FlowField Pathfinding

Posted by : at

Category : MMORTS

Over the last couple of months I've been designing and implementing one of the largest features of this milestone (MVP 2): Pathfinding! I needed something that didn't have so many back-end calculations and could accommodate players rapidly clicking on different spots (which would restart calculations). I'm very happy with the results.

Originally created for Supreme Commander 2 (as far as I could ever tell) and most recently used for Planetary Annihilation, both of these games move thousands of units around a map efficiently. For me the biggest concern was players continuously requesting new move commands. If I used A* or other such pathfinding for this I would have to run a bunch of calculations only to throw all of that out as the player clicks somewhere else.

The way flowfields are supposed to work, is that for every point on the map (which I call waypoints), there exists a map with every other point giving a vector flowing to the original point. That is you can reach any point you choose by following its map of vectors from your current position.

Take the above image as an example. This is a single flowfield for a point; the one on the rightside, about halfway down represented as the magenta dot. If your unit is anywhere in this map area it just needs to follow the path lines forward and it will reach the target point. Each of those line segments is one vector pointing at the next location the unit should move to.

One way to think about it is using letters. If our target is location A our flowfield for A may be J->H, I->F, H->F, G->E, F->E, E->D, D->A, C->B, B->A, and so forth. Picking any letter and following which letter it points to, then which it points to, etc. will eventually lead you to A. All without any calculations; you just pick your point and go where your point says. But remember, you need to have a flowfield for each letter, where all other letters eventually reach it. In this example you will have 26 flowfields each with 25 vectors.

So the benefit is less calculations at run-time, the drawback is more heap usage. You will have to store these flowfields in memory to save time. You could only load the flowfield you need, but that loading takes time itself. The other problem is scaling. A 10 by 10 point map would have 100 flowfields each with 99 vectors. A 100 by 100 map would have 10,000 flowfields each with 9,999 vectors each.

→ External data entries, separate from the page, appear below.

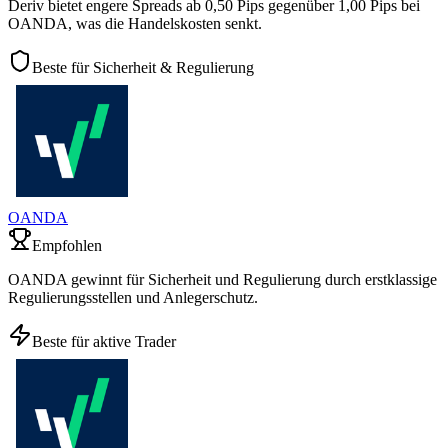
Deriv bietet engere Spreads ab 0,50 Pips gegenüber 1,00 Pips bei
OANDA, was die Handelskosten senkt.
Beste für Sicherheit & Regulierung
OANDA
Empfohlen
OANDA gewinnt für Sicherheit und Regulierung durch erstklassige
Regulierungsstellen und Anlegerschutz.
Beste für aktive Trader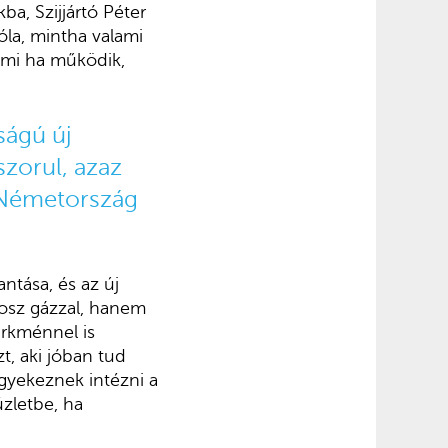
ba, Szijjártó Péter
óla, mintha valami
 ami ha működik,
ságú új
szorul, azaz
é Németország
ntása, és az új
rosz gázzal, hanem
türkménnel is
t, aki jóban tud
igyekeznek intézni a
üzletbe, ha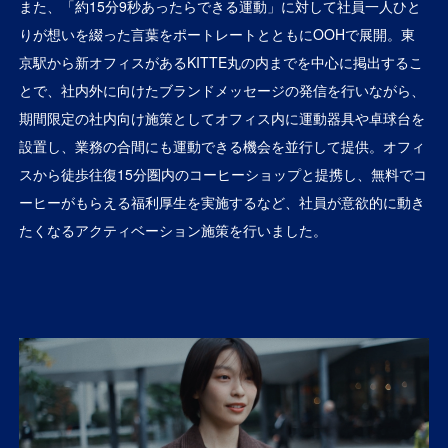
また、「約15分9秒あったらできる運動」に対して社員一人ひと
りが想いを綴った言葉をポートレートとともにOOHで展開。東
京駅から新オフィスがあるKITTE丸の内までを中心に掲出するこ
とで、社内外に向けたブランドメッセージの発信を行いながら、
期間限定の社内向け施策としてオフィス内に運動器具や卓球台を
設置し、業務の合間にも運動できる機会を並行して提供。オフィ
スから徒歩往復15分圏内のコーヒーショップと提携し、無料でコ
ーヒーがもらえる福利厚生を実施するなど、社員が意欲的に動き
たくなるアクティベーション施策を行いました。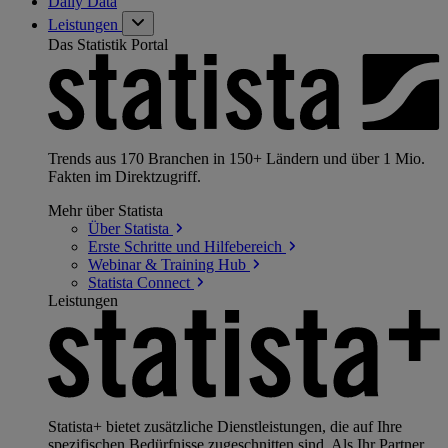
Daily Data
Leistungen
Das Statistik Portal
Trends aus 170 Branchen in 150+ Ländern und über 1 Mio.
Fakten im Direktzugriff.
Mehr über Statista
Über
Statista
Erste Schritte und
Hilfebereich
Webinar & Training
Hub
Statista
Connect
Leistungen
Statista+ bietet zusätzliche Dienstleistungen, die auf Ihre
spezifischen Bedürfnisse zugeschnitten sind. Als Ihr Partner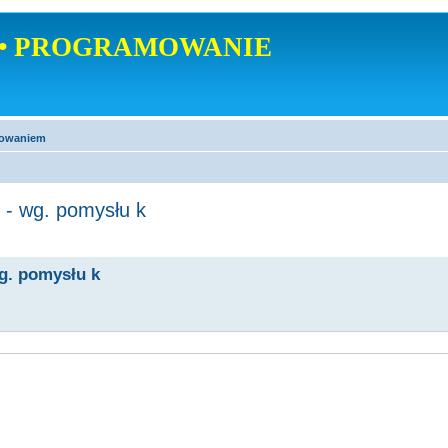
• PROGRAMOWANIE
mowaniem
 - wg. pomysłu k
g. pomysłu k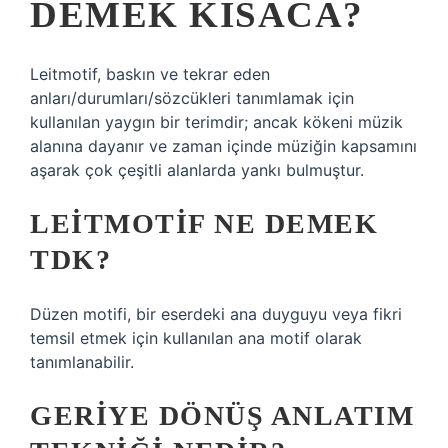
DEMEK KISACA?
Leitmotif, baskın ve tekrar eden
anları/durumları/sözcükleri tanımlamak için
kullanılan yaygın bir terimdir; ancak kökeni müzik
alanına dayanır ve zaman içinde müziğin kapsamını
aşarak çok çeşitli alanlarda yankı bulmuştur.
LEITMOTIF NE DEMEK
TDK?
Düzen motifi, bir eserdeki ana duyguyu veya fikri
temsil etmek için kullanılan ana motif olarak
tanımlanabilir.
GERIYE DÖNÜŞ ANLATIM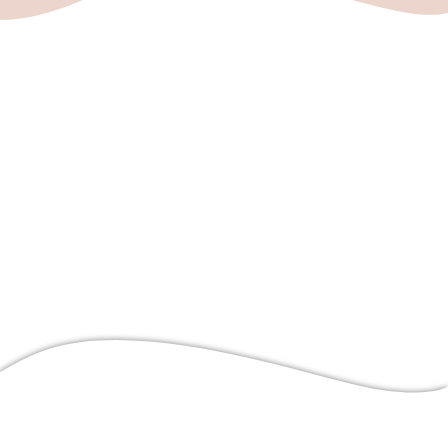
SAV
Actus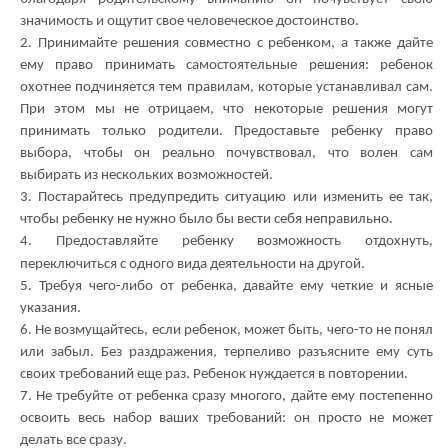
значимость и ощутит свое человеческое достоинство.
2. Принимайте решения совместно с ребенком, а также дайте
ему право принимать самостоятельные решения: ребенок
охотнее подчиняется тем правилам, которые устанавливал сам.
При этом мы не отрицаем, что некоторые решения могут
принимать только родители. Предоставьте ребенку право
выбора, чтобы он реально почувствовал, что волен сам
выбирать из нескольких возможностей.
3. Постарайтесь предупредить ситуацию или изменить ее так,
чтобы ребенку не нужно было бы вести себя неправильно.
4. Предоставляйте ребенку возможность отдохнуть,
переключиться с одного вида деятельности на другой.
5. Требуя чего-либо от ребенка, давайте ему четкие и ясные
указания.
6. Не возмущайтесь, если ребенок, может быть, чего-то не понял
или забыл. Без раздражения, терпеливо разъясните ему суть
своих требований еще раз. Ребенок нуждается в повторении.
7. Не требуйте от ребенка сразу многого, дайте ему постепенно
освоить весь набор ваших требований: он просто не может
делать все сразу.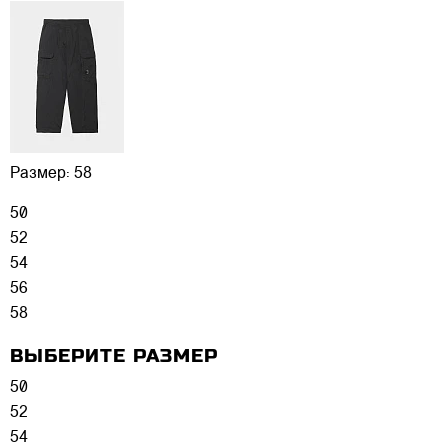
Размер:
58
50
52
54
56
58
ВЫБЕРИТЕ РАЗМЕР
50
52
54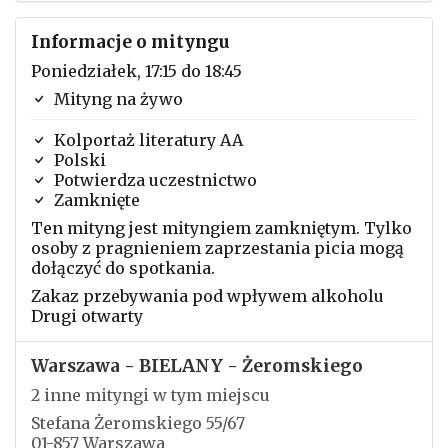
Informacje o mityngu
Poniedziałek, 17:15 do 18:45
Mityng na żywo
Kolportaż literatury AA
Polski
Potwierdza uczestnictwo
Zamknięte
Ten mityng jest mityngiem zamkniętym. Tylko
osoby z pragnieniem zaprzestania picia mogą
dołączyć do spotkania.
Zakaz przebywania pod wpływem alkoholu
Drugi otwarty
Warszawa - BIELANY - Żeromskiego
2 inne mityngi w tym miejscu
Stefana Żeromskiego 55/67
01-857 Warszawa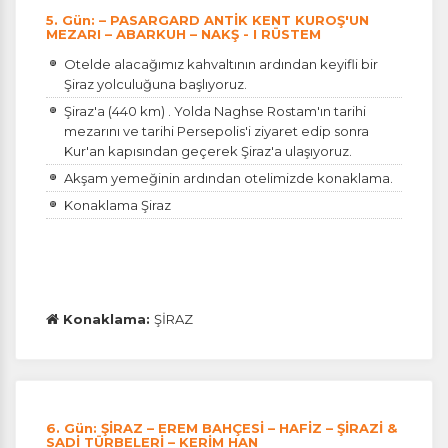
5. Gün: – PASARGARD ANTİK KENT KUROŞ'UN
MEZARI – ABARKUH – NAKŞ - I RÜSTEM
Otelde alacağımız kahvaltının ardından keyifli bir
Şiraz yolculuğuna başlıyoruz.
Şiraz'a (440 km) . Yolda Naghse Rostam'ın tarihi
Tercihleri Kaydet
mezarını ve tarihi Persepolis'i ziyaret edip sonra
Kur'an kapısından geçerek Şiraz'a ulaşıyoruz.
Akşam yemeğinin ardından otelimizde konaklama.
Konaklama Şiraz
Konaklama:
ŞİRAZ
6. Gün: ŞİRAZ – EREM BAHÇESİ – HAFİZ – ŞİRAZİ &
SADİ TÜRBELERİ – KERİM HAN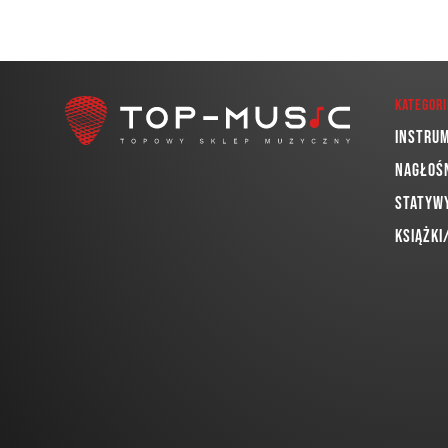
Kategori
Instru
Nagłoś
Statywy
Książki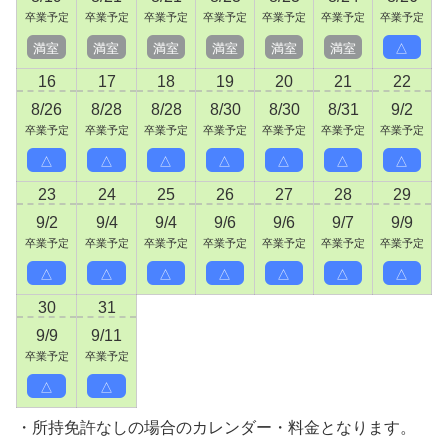
卒業予定
卒業予定
卒業予定
卒業予定
卒業予定
卒業予定
卒業予定
満室
満室
満室
満室
満室
満室
△
16
17
18
19
20
21
22
8/26
8/28
8/28
8/30
8/30
8/31
9/2
卒業予定
卒業予定
卒業予定
卒業予定
卒業予定
卒業予定
卒業予定
△
△
△
△
△
△
△
23
24
25
26
27
28
29
9/2
9/4
9/4
9/6
9/6
9/7
9/9
卒業予定
卒業予定
卒業予定
卒業予定
卒業予定
卒業予定
卒業予定
△
△
△
△
△
△
△
30
31
9/9
9/11
卒業予定
卒業予定
△
△
所持免許なしの場合のカレンダー・料金となります。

To combat such large maps, I ended up making a "Flowfield of flowfields" I call a 'sector flowfield.' This is where I brake the map up into sectors and then create a flowfield for getting to each flowfield using only the cardinal directions. With this I can make the check of "if I'm in the sector of my target location, just use the flowfield I need. Otherwise find the sector flowfield to see which cardinal direction I need to move, get to any point along that edge and go there. Once at the edge, get the next sector's flowfield, rinse and repeat." So now instead of a 1000 by 1000 map of flowfields (that is 1,000,000 flowfields each with 999,999 vectors), I can have 25 sectors, each with 200 by 200 points (40,000 flowfields each with 39,999 vectors). If you do the math, that means with sectors we are storing roughly 39,999,000,000 vectors in memory instead of 999,999,000,000; a savings of 960 billion. Minus the 25 sector flowfields of 24 vectors each (600 total vectors).

So is this perfect? Eh, not completely. The problem this introduced is that multiple units going to the same location all want to flow into the same point almost at the same time. To fix this I can adjust the way I make the flowfields to attempt to prevent large converging of paths into "mainlines" or add some other flocking AI behavior. Honestly that is work for another time.